In 1994, I migrated to Silver Spring Maryland to be with my mother. I moved to New York to be closer to my cousin and soon found myself off track instead of going to school which was the original plan I was partying and hanging out. At the age of 21 after a bad relationship I gave my life to the lord and things begun to change for the better. I supported myself by becoming a childcare provider and fell even more in love with children because a child is always honest about their feelings.
I made a promise to my parents before they died to return to school in order to fulfill my dream of becoming a teacher. My first step was to do my GED which I passed on my first attempt without any preparation classes. My husband encouraged me to go to school before we started our family and I enrolled at Medgar Evers College as a freshman in the fall semester of 2009. I am indeed enthusiastic about learning everything I can so I can one day pass the knowledge I received to the students whose life I am going to have an effect on.

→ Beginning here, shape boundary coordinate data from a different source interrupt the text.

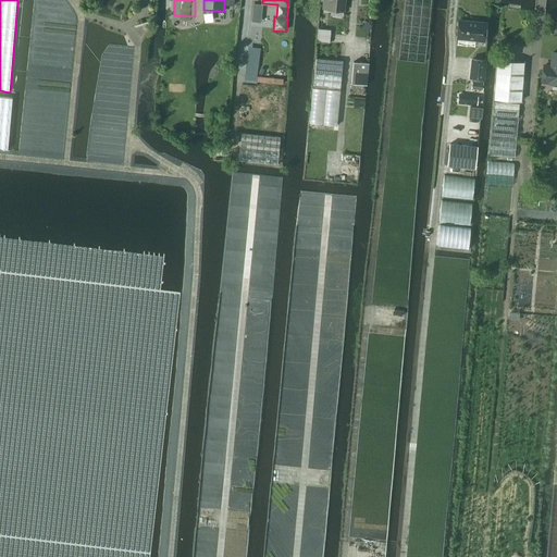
[(323,0),(323,9),(345,11),(345,0),(323,0)]
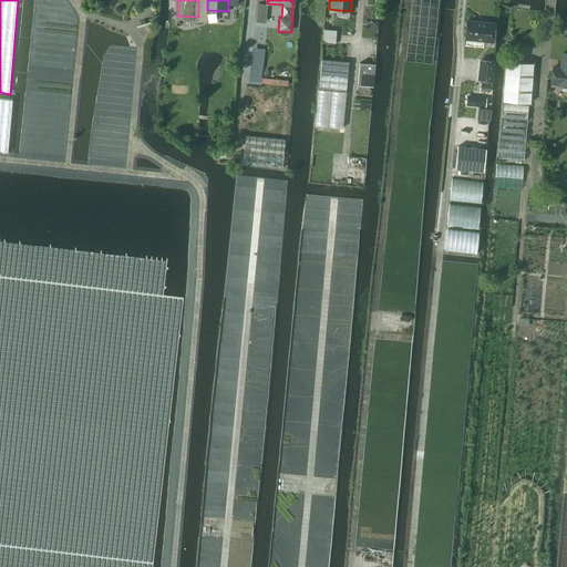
[(495,24),(467,21),(465,39),(493,41),(495,24)]
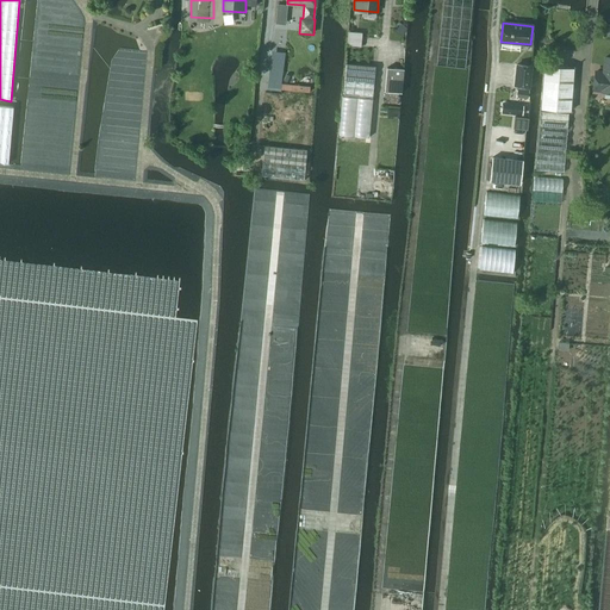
[(361,47),(362,33),(348,32),(348,45),(361,47)]
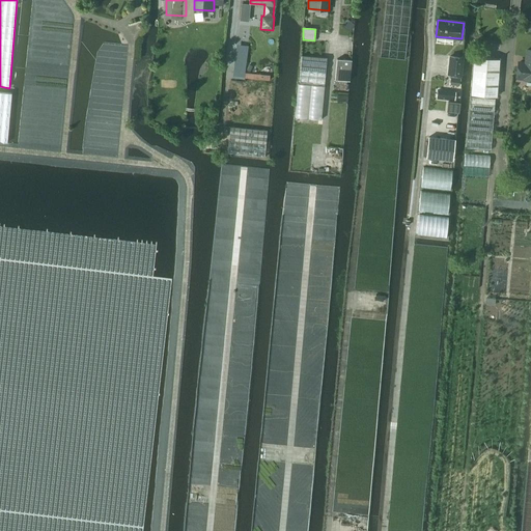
[(530,50),(527,50),(526,63),(518,62),(516,78),(524,78),(524,79),(530,79),(530,50)]
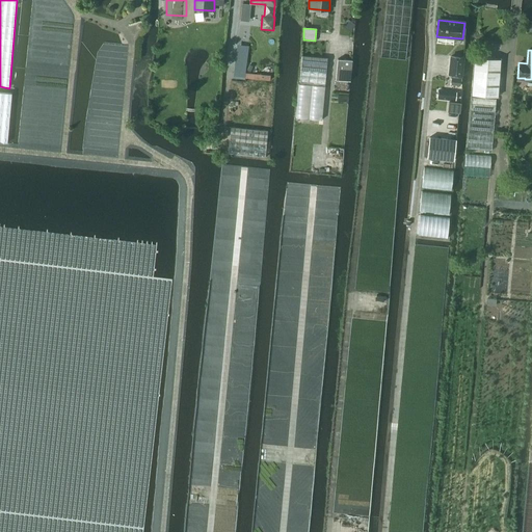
[(320,144),(322,126),(327,59),(303,56),(300,84),(297,84),(291,165),(311,166),(313,144),(320,144)]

Truly, the motto of MEC- Education Department “EDUCATE to LIBERATE” has great meaning to me because it was what my parents instilled in me from a child.
Education is much easier today because everything could be done from home if you choose to. Unlike when I went to school, the uses of computers were not as prominent. If I needed information for a project, I would have to look it up in an encyclopedia. I no longer have to undergo the banking method of Paulo Freire which was the primary style of teaching when I attended school. I am now free to express myself and I do not have to take everything the teacher says and commit it to memory. I am no longer an empty bank account waiting for my professor to make a deposit.
Because of some of the things I went through in my life it has made me a stronger better person, I believe that everyone should have someone they could trust and depend on in their times of need. As an aspiring teacher I am willing to go the extra mile for my students, I would try not only to be the one who they can come to with a problem whether it may be academically or an everyday life situation. I would true to be their voice, a role model to them and everything they need in order for them to succeed. I want to be remembered like how I remember my teachers even those who corrected me when I was wrong. I could look back today and say I would not change anything about any of my teachers and that is the legacy I would like to leave.
I believe that a winner never quits and a loser never tried hard enough. I am committed to myself to fulfill the dream of becoming a teacher and I am going to do whatever it takes to make my dream come true. There can never be too many good teachers to be role models for our future but you can always find too many bad influences that try to take our future’s future away.